A number of threads in the issues for the Luasnip repo on GitHub suggested that if I could just build that bloody jsregexp.so library file that I could then drop it in an appropriate Neovim config folder and all my problems would be solved. Only I tried putting it practically everywhere and neither of those two aforementioned Neovim :checkhealth issues went away. I even posted a screenshot to that effect on one of the issues. It seemed like I had finally built the thing guaranteed to fix at least Luasnip, only it didn't help at all.

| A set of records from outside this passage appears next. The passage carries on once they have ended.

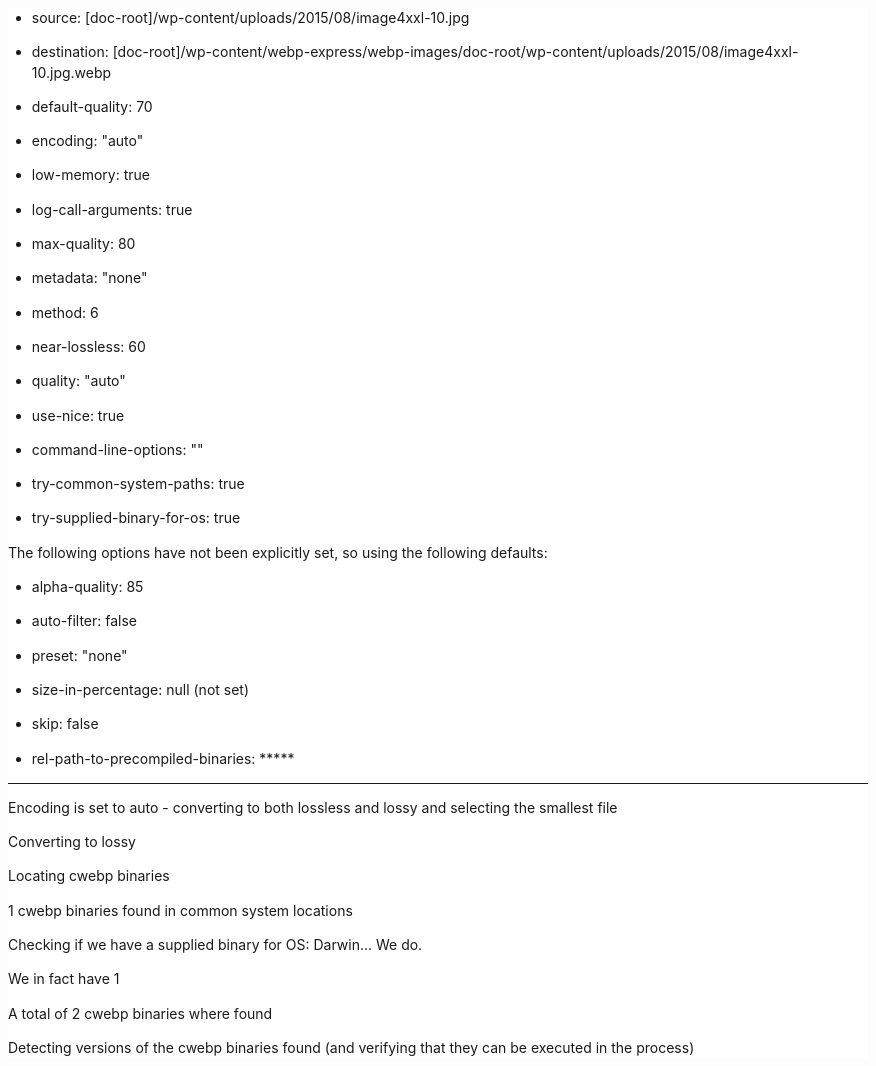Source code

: - source: [doc-root]/wp-content/uploads/2015/08/image4xxl-10.jpg

- destination: [doc-root]/wp-content/webp-express/webp-images/doc-root/wp-content/uploads/2015/08/image4xxl-10.jpg.webp

- default-quality: 70

- encoding: "auto"

- low-memory: true

- log-call-arguments: true

- max-quality: 80

- metadata: "none"

- method: 6

- near-lossless: 60

- quality: "auto"

- use-nice: true

- command-line-options: ""

- try-common-system-paths: true

- try-supplied-binary-for-os: true


The following options have not been explicitly set, so using the following defaults:

- alpha-quality: 85

- auto-filter: false

- preset: "none"

- size-in-percentage: null (not set)

- skip: false

- rel-path-to-precompiled-binaries: *****

------------


Encoding is set to auto - converting to both lossless and lossy and selecting the smallest file


Converting to lossy

Locating cwebp binaries

1 cwebp binaries found in common system locations

Checking if we have a supplied binary for OS: Darwin... We do.

We in fact have 1

A total of 2 cwebp binaries where found

Detecting versions of the cwebp binaries found (and verifying that they can be executed in the process)

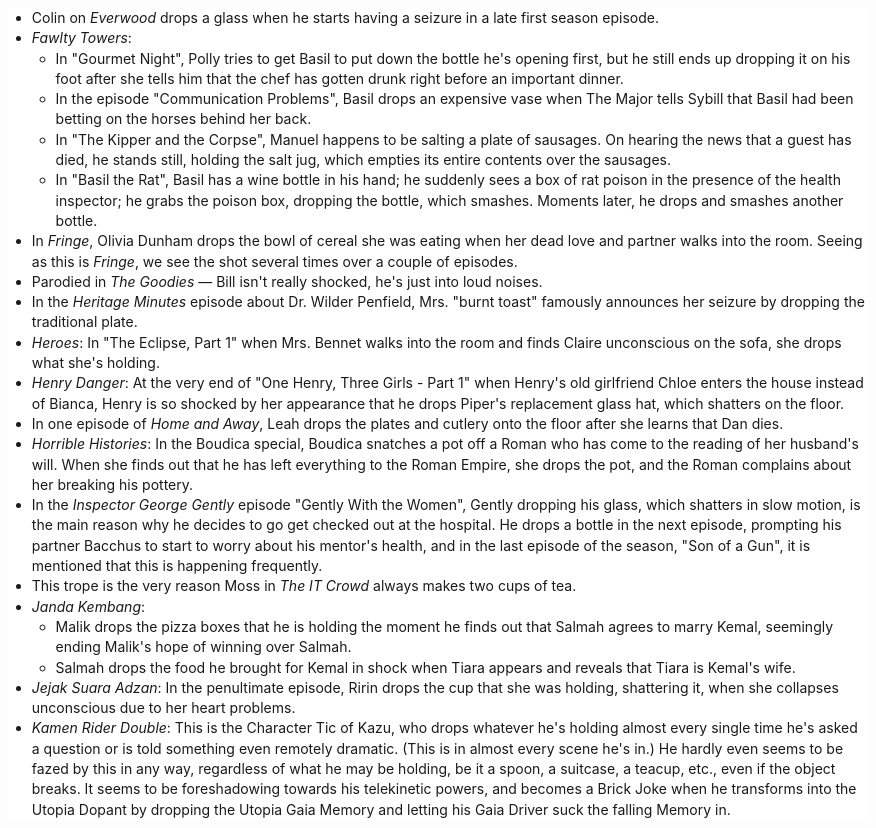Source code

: -   Colin on _Everwood_ drops a glass when he starts having a seizure in a late first season episode.
-   _Fawlty Towers_:
    -   In "Gourmet Night", Polly tries to get Basil to put down the bottle he's opening first, but he still ends up dropping it on his foot after she tells him that the chef has gotten drunk right before an important dinner.
    -   In the episode "Communication Problems", Basil drops an expensive vase when The Major tells Sybill that Basil had been betting on the horses behind her back.
    -   In "The Kipper and the Corpse", Manuel happens to be salting a plate of sausages. On hearing the news that a guest has died, he stands still, holding the salt jug, which empties its entire contents over the sausages.
    -   In "Basil the Rat", Basil has a wine bottle in his hand; he suddenly sees a box of rat poison in the presence of the health inspector; he grabs the poison box, dropping the bottle, which smashes. Moments later, he drops and smashes another bottle.
-   In _Fringe_, Olivia Dunham drops the bowl of cereal she was eating when her dead love and partner walks into the room. Seeing as this is _Fringe_, we see the shot several times over a couple of episodes.
-   Parodied in _The Goodies_ — Bill isn't really shocked, he's just into loud noises.
-   In the _Heritage Minutes_ episode about Dr. Wilder Penfield, Mrs. "burnt toast" famously announces her seizure by dropping the traditional plate.
-   _Heroes_: In "The Eclipse, Part 1" when Mrs. Bennet walks into the room and finds Claire unconscious on the sofa, she drops what she's holding.
-   _Henry Danger_: At the very end of "One Henry, Three Girls - Part 1" when Henry's old girlfriend Chloe enters the house instead of Bianca, Henry is so shocked by her appearance that he drops Piper's replacement glass hat, which shatters on the floor.
-   In one episode of _Home and Away_, Leah drops the plates and cutlery onto the floor after she learns that Dan dies.
-   _Horrible Histories_: In the Boudica special, Boudica snatches a pot off a Roman who has come to the reading of her husband's will. When she finds out that he has left everything to the Roman Empire, she drops the pot, and the Roman complains about her breaking his pottery.
-   In the _Inspector George Gently_ episode "Gently With the Women", Gently dropping his glass, which shatters in slow motion, is the main reason why he decides to go get checked out at the hospital. He drops a bottle in the next episode, prompting his partner Bacchus to start to worry about his mentor's health, and in the last episode of the season, "Son of a Gun", it is mentioned that this is happening frequently.
-   This trope is the very reason Moss in _The IT Crowd_ always makes two cups of tea.
-   _Janda Kembang_:
    -   Malik drops the pizza boxes that he is holding the moment he finds out that Salmah agrees to marry Kemal, seemingly ending Malik's hope of winning over Salmah.
    -   Salmah drops the food he brought for Kemal in shock when Tiara appears and reveals that Tiara is Kemal's wife.
-   _Jejak Suara Adzan_: In the penultimate episode, Ririn drops the cup that she was holding, shattering it, when she collapses unconscious due to her heart problems.
-   _Kamen Rider Double_: This is the Character Tic of Kazu, who drops whatever he's holding almost every single time he's asked a question or is told something even remotely dramatic. (This is in almost every scene he's in.) He hardly even seems to be fazed by this in any way, regardless of what he may be holding, be it a spoon, a suitcase, a teacup, etc., even if the object breaks. It seems to be foreshadowing towards his telekinetic powers, and becomes a Brick Joke when he transforms into the Utopia Dopant by dropping the Utopia Gaia Memory and letting his Gaia Driver suck the falling Memory in.
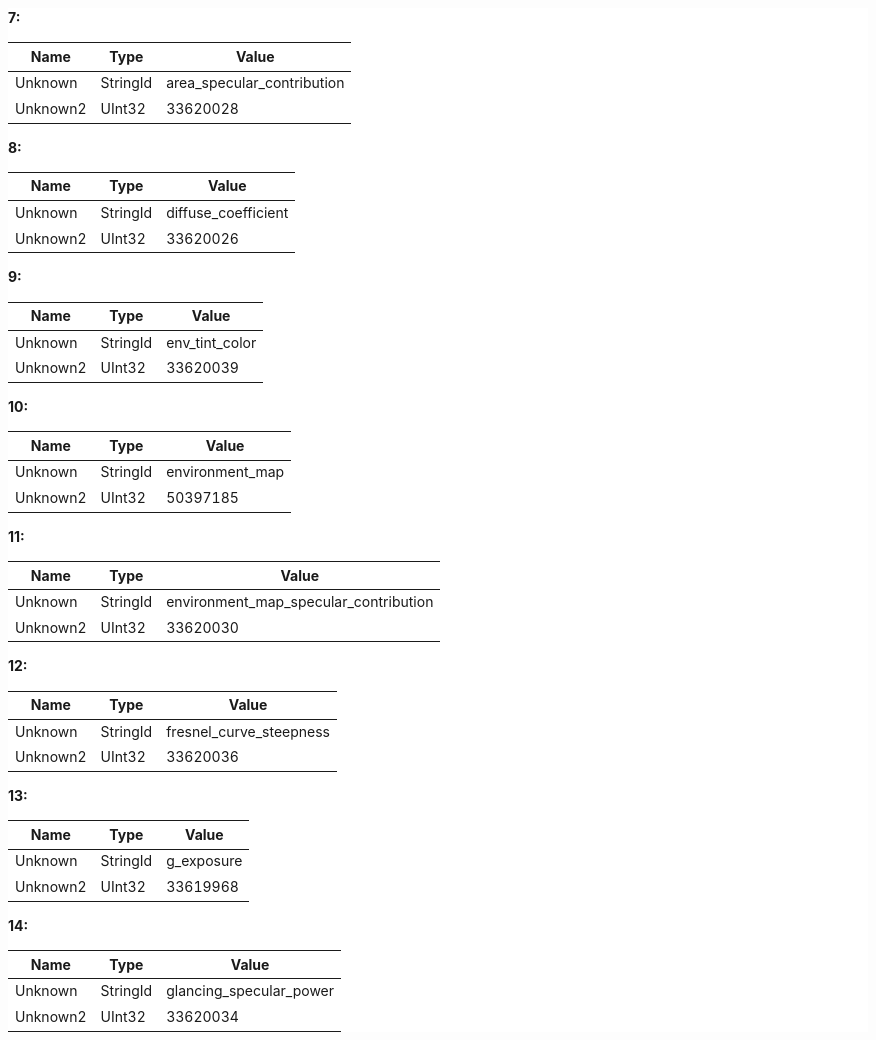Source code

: 
**7:**

Name	| Type	| Value
---	|---	|---	|
Unknown	|StringId	|area_specular_contribution
Unknown2	|UInt32	|33620028


**8:**

Name	| Type	| Value
---	|---	|---	|
Unknown	|StringId	|diffuse_coefficient
Unknown2	|UInt32	|33620026


**9:**

Name	| Type	| Value
---	|---	|---	|
Unknown	|StringId	|env_tint_color
Unknown2	|UInt32	|33620039


**10:**

Name	| Type	| Value
---	|---	|---	|
Unknown	|StringId	|environment_map
Unknown2	|UInt32	|50397185


**11:**

Name	| Type	| Value
---	|---	|---	|
Unknown	|StringId	|environment_map_specular_contribution
Unknown2	|UInt32	|33620030


**12:**

Name	| Type	| Value
---	|---	|---	|
Unknown	|StringId	|fresnel_curve_steepness
Unknown2	|UInt32	|33620036


**13:**

Name	| Type	| Value
---	|---	|---	|
Unknown	|StringId	|g_exposure
Unknown2	|UInt32	|33619968


**14:**

Name	| Type	| Value
---	|---	|---	|
Unknown	|StringId	|glancing_specular_power
Unknown2	|UInt32	|33620034

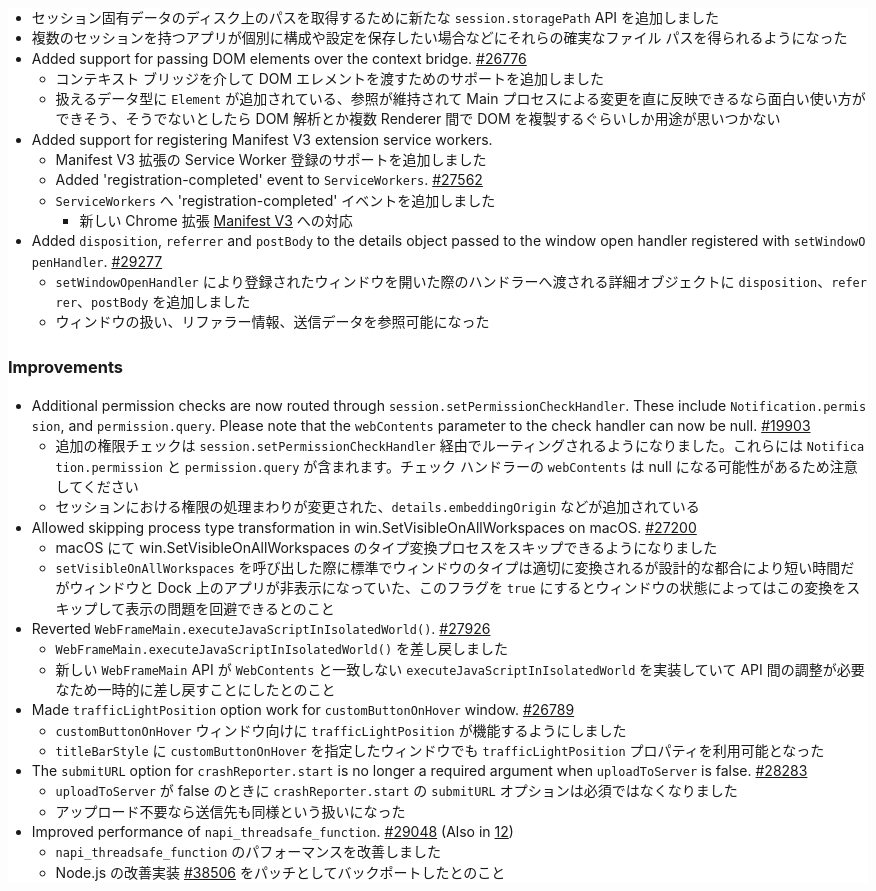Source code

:   - セッション固有データのディスク上のパスを取得するために新たな `session.storagePath` API を追加しました
  - 複数のセッションを持つアプリが個別に構成や設定を保存したい場合などにそれらの確実なファイル パスを得られるようになった
- Added support for passing DOM elements over the context bridge. [#26776](https://github.com/electron/electron/pull/26776)
  - コンテキスト ブリッジを介して DOM エレメントを渡すためのサポートを追加しました
  - 扱えるデータ型に `Element` が追加されている、参照が維持されて Main プロセスによる変更を直に反映できるなら面白い使い方ができそう、そうでないとしたら DOM 解析とか複数 Renderer 間で DOM を複製するぐらいしか用途が思いつかない
- Added support for registering Manifest V3 extension service workers.
  - Manifest V3 拡張の Service Worker 登録のサポートを追加しました
  - Added 'registration-completed' event to `ServiceWorkers`. [#27562](https://github.com/electron/electron/pull/27562)
  - `ServiceWorkers` へ 'registration-completed' イベントを追加しました
    - 新しい Chrome 拡張 [Manifest V3](https://blog.chromium.org/2020/12/manifest-v3-now-available-on-m88-beta.html) への対応
- Added `disposition`, `referrer` and `postBody` to the details object passed to the window open handler registered with `setWindowOpenHandler`. [#29277](https://github.com/electron/electron/pull/29277)
  - `setWindowOpenHandler` により登録されたウィンドウを開いた際のハンドラーへ渡される詳細オブジェクトに `disposition`、`referrer`、`postBody` を追加しました
  - ウィンドウの扱い、リファラー情報、送信データを参照可能になった

### Improvements

- Additional permission checks are now routed through `session.setPermissionCheckHandler`. These include `Notification.permission`, and `permission.query`. Please note that the `webContents` parameter to the check handler can now be null. [#19903](https://github.com/electron/electron/pull/19903)
  - 追加の権限チェックは `session.setPermissionCheckHandler` 経由でルーティングされるようになりました。これらには `Notification.permission` と `permission.query` が含まれます。チェック ハンドラーの `webContents` は null になる可能性があるため注意してください
  - セッションにおける権限の処理まわりが変更された、`details.embeddingOrigin` などが追加されている
- Allowed skipping process type transformation in win.SetVisibleOnAllWorkspaces on macOS. [#27200](https://github.com/electron/electron/pull/27200)
  - macOS にて win.SetVisibleOnAllWorkspaces のタイプ変換プロセスをスキップできるようになりました
  - `setVisibleOnAllWorkspaces` を呼び出した際に標準でウィンドウのタイプは適切に変換されるが設計的な都合により短い時間だがウィンドウと Dock 上のアプリが非表示になっていた、このフラグを `true` にするとウィンドウの状態によってはこの変換をスキップして表示の問題を回避できるとのこと
- Reverted `WebFrameMain.executeJavaScriptInIsolatedWorld()`. [#27926](https://github.com/electron/electron/pull/27926)
  - `WebFrameMain.executeJavaScriptInIsolatedWorld()` を差し戻しました
  - 新しい `WebFrameMain` API が `WebContents` と一致しない `executeJavaScriptInIsolatedWorld` を実装していて API 間の調整が必要なため一時的に差し戻すことにしたとのこと
- Made `trafficLightPosition` option work for `customButtonOnHover` window. [#26789](https://github.com/electron/electron/pull/26789)
  - `customButtonOnHover` ウィンドウ向けに `trafficLightPosition` が機能するようにしました
  - `titleBarStyle` に `customButtonOnHover` を指定したウィンドウでも `trafficLightPosition` プロパティを利用可能となった
- The `submitURL` option for `crashReporter.start` is no longer a required argument when `uploadToServer` is false. [#28283](https://github.com/electron/electron/pull/28283)
  - `uploadToServer` が false のときに `crashReporter.start` の `submitURL` オプションは必須ではなくなりました
  - アップロード不要なら送信先も同様という扱いになった
- Improved performance of `napi_threadsafe_function`. [#29048](https://github.com/electron/electron/pull/29048) (Also in [12](https://github.com/electron/electron/pull/29047))
  - `napi_threadsafe_function` のパフォーマンスを改善しました
  - Node.js の改善実装 [#38506](https://github.com/nodejs/node/pull/38506) をパッチとしてバックポートしたとのこと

While still searching for information, I came across several articles talking about why Neovim is essentially locked in for Lua v5.1 and doesn't use any more recent version. That got me wondering if perhaps that was why my problems still remained. As much as I hated to do it, I undid all the changes I'd made to install Lua v5.4.7 and installed Lua v5.1 instead. I had to work a little harder to get the jsregexp library to build as the contents of the releases were a little different, but I eventually got a version of jsregexp built with the Lua v5.1 headers/libraries instead. It didn't do a bloody thing to solve my problems either. Sigh.

So at that point, I remembered that I had installed the Luarocks Neovim plugin back at the start of this whole adventure, thinking it might kill two birds with one stone. I knew I now had a valid, working Lua v5.1 installation, so I tried using it to install the jsregexp library using Luarocks, and it worked! I was so excited! I thought for sure I'd solved both my issues in Neovim!

But I hadn't. The good news is that the Luasnip plugin was now completely happy with jsregexp installed via Luarocks. That works just fine: I can manage various "rocks" either from the command line or using the Luarocks.nvim plugin. So I have finally solved problem (2) from above. Luasnip expands normal snippets for me and seems to handle transformations just fine (though honestly I still have a bit of a learning curve to master in figuring out how to specify and best use them).

The remaining weird thing is that the Lazy nvim plugin manager still complains luarocks is not working, even though it obviously is! The error it gives is that spawning the process failed, which doesn't make a damn bit of sense seeing as I can run the Luarocks manager from any command line, from the internal Neovim terminal, from the bloody Windows Run box, anywhere! I'm starting to think its detection is just plain busted. But that's a problem with the Lazy nvim plugin manager, which also isn't your headache to have, and not a problem I'm going to tackle anytime soon.

Whew! Sorry for the book-length post, but I thought your willingness to help merited a detailed response. Cheers!